● GIVEN DATA
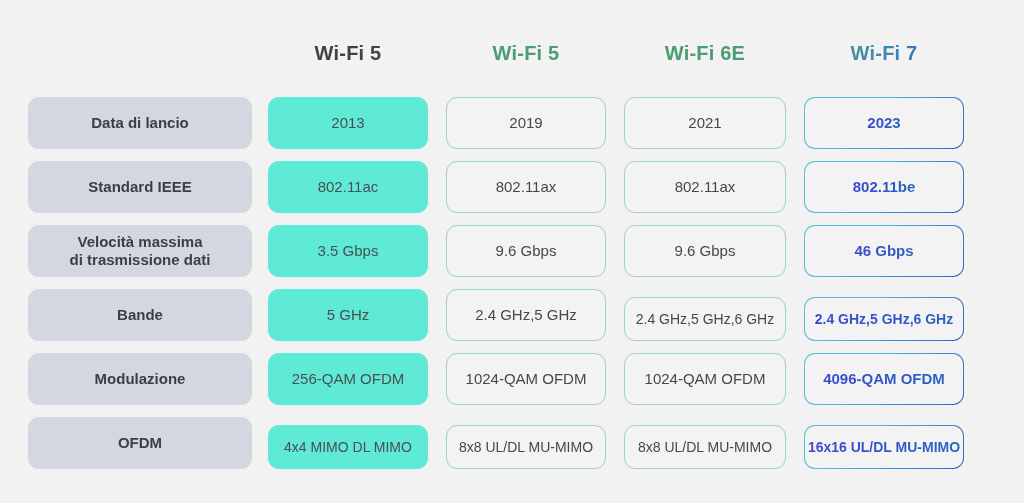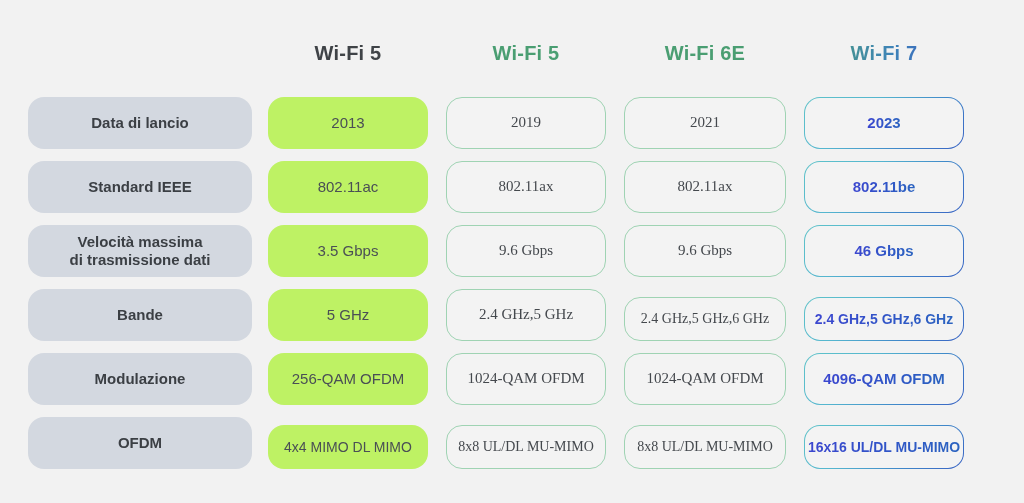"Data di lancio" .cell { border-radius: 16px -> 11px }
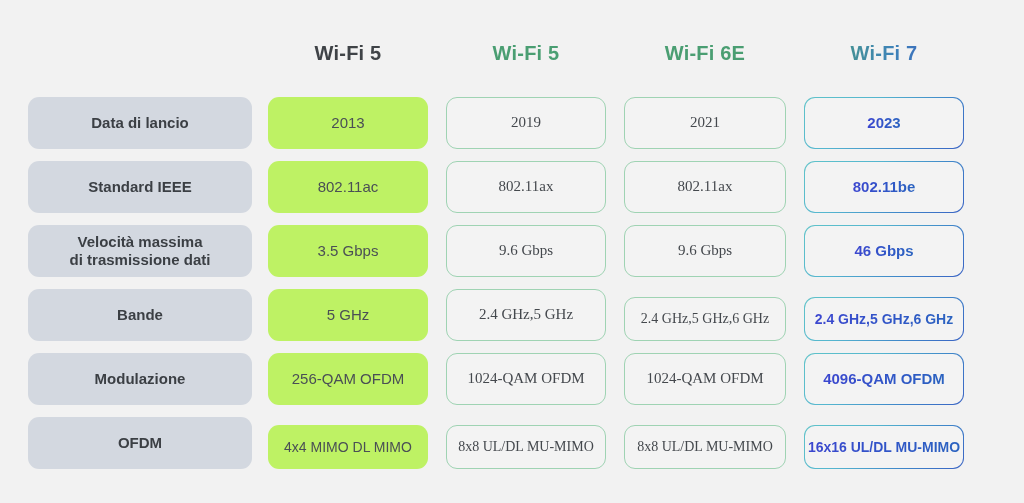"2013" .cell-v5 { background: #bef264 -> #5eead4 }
...
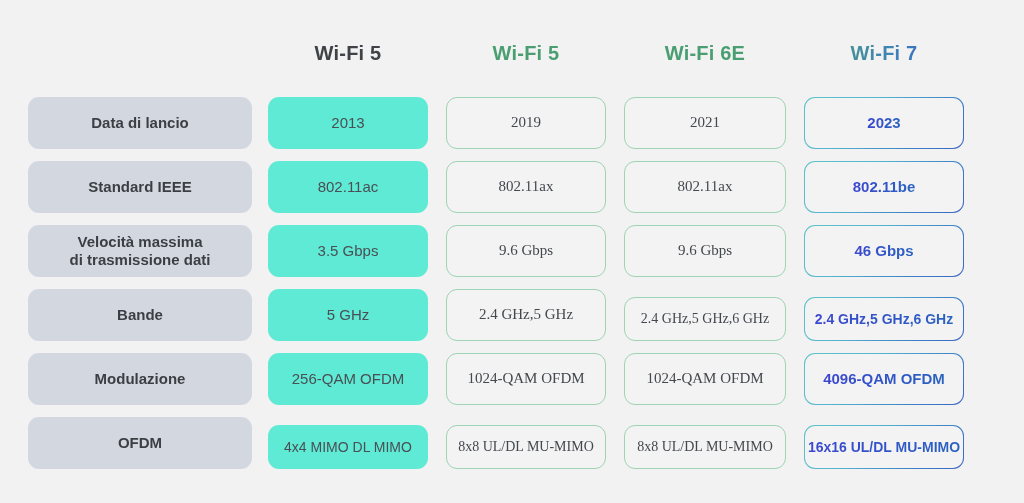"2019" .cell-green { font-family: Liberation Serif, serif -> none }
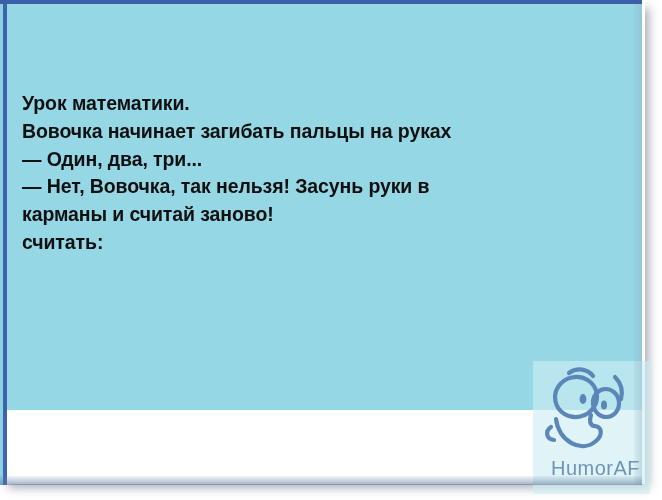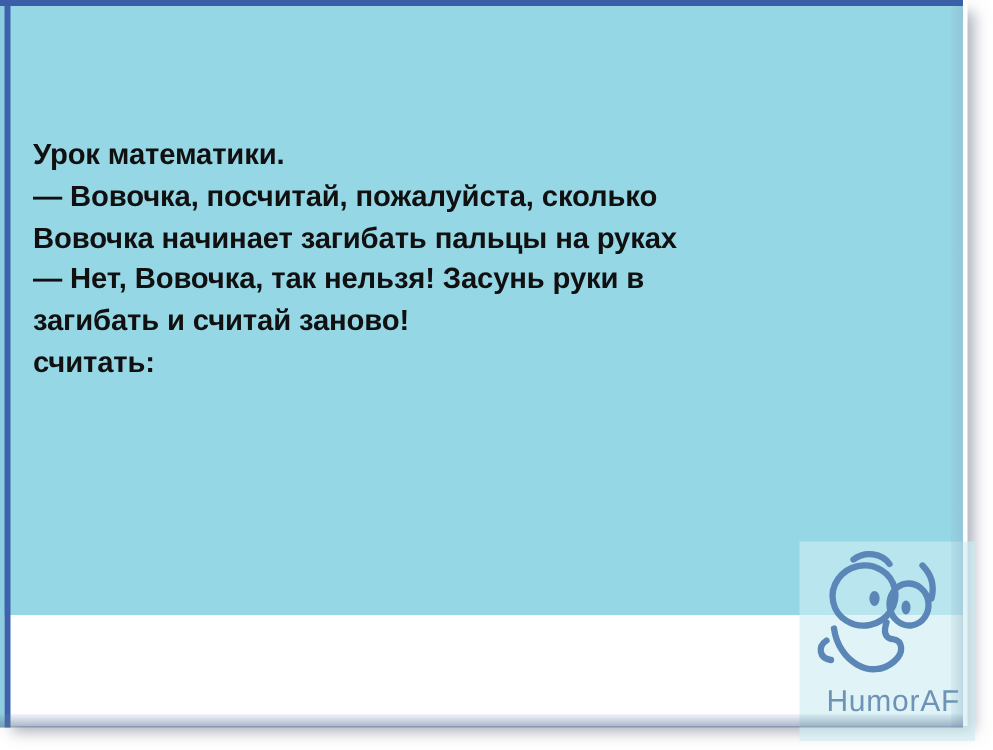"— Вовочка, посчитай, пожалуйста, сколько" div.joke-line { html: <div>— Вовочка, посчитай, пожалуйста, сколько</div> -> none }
==
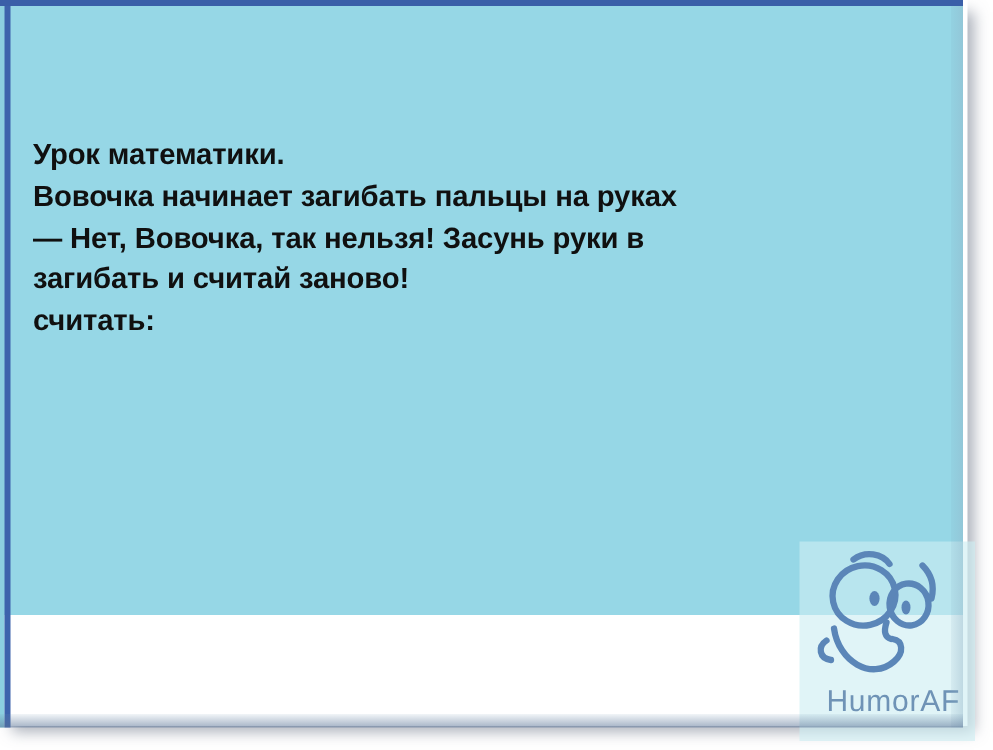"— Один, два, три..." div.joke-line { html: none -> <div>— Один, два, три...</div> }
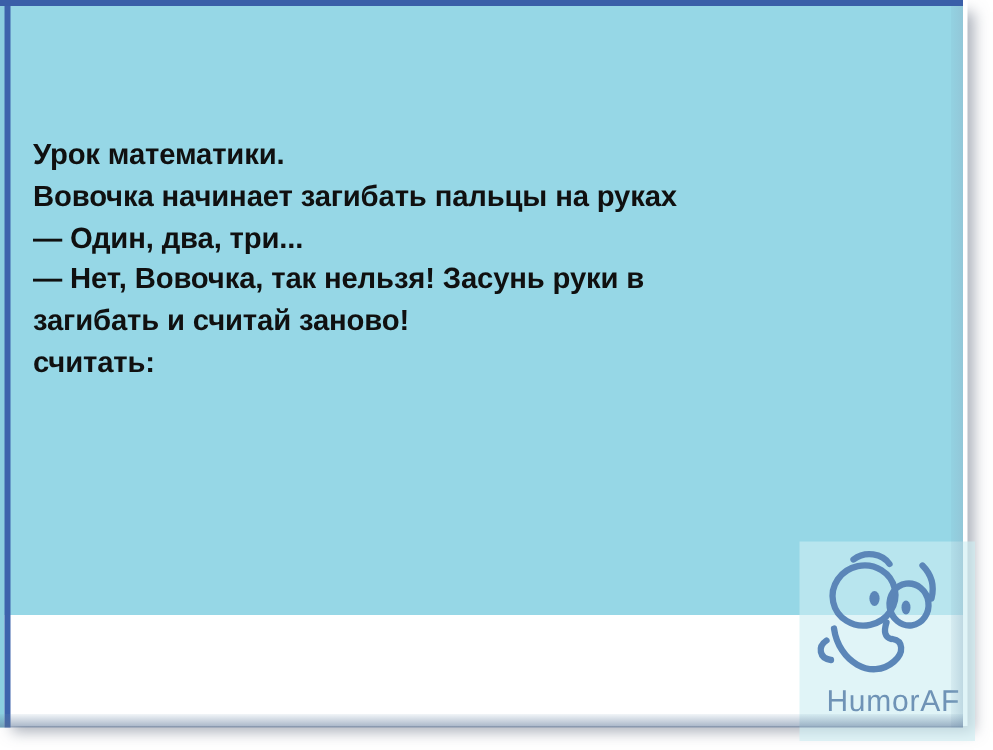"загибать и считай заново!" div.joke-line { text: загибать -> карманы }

● ASSIGNED TASK
Output exactly the lines of the listing above that start with the one holding "border-radius: 16px ->" and go on through the one holding "background: #bef264 ->"; leave the pictures out.

● WRITTEN RESPONSE
"Data di lancio" .cell { border-radius: 16px -> 11px }
"2013" .cell-v5 { background: #bef264 -> #5eead4 }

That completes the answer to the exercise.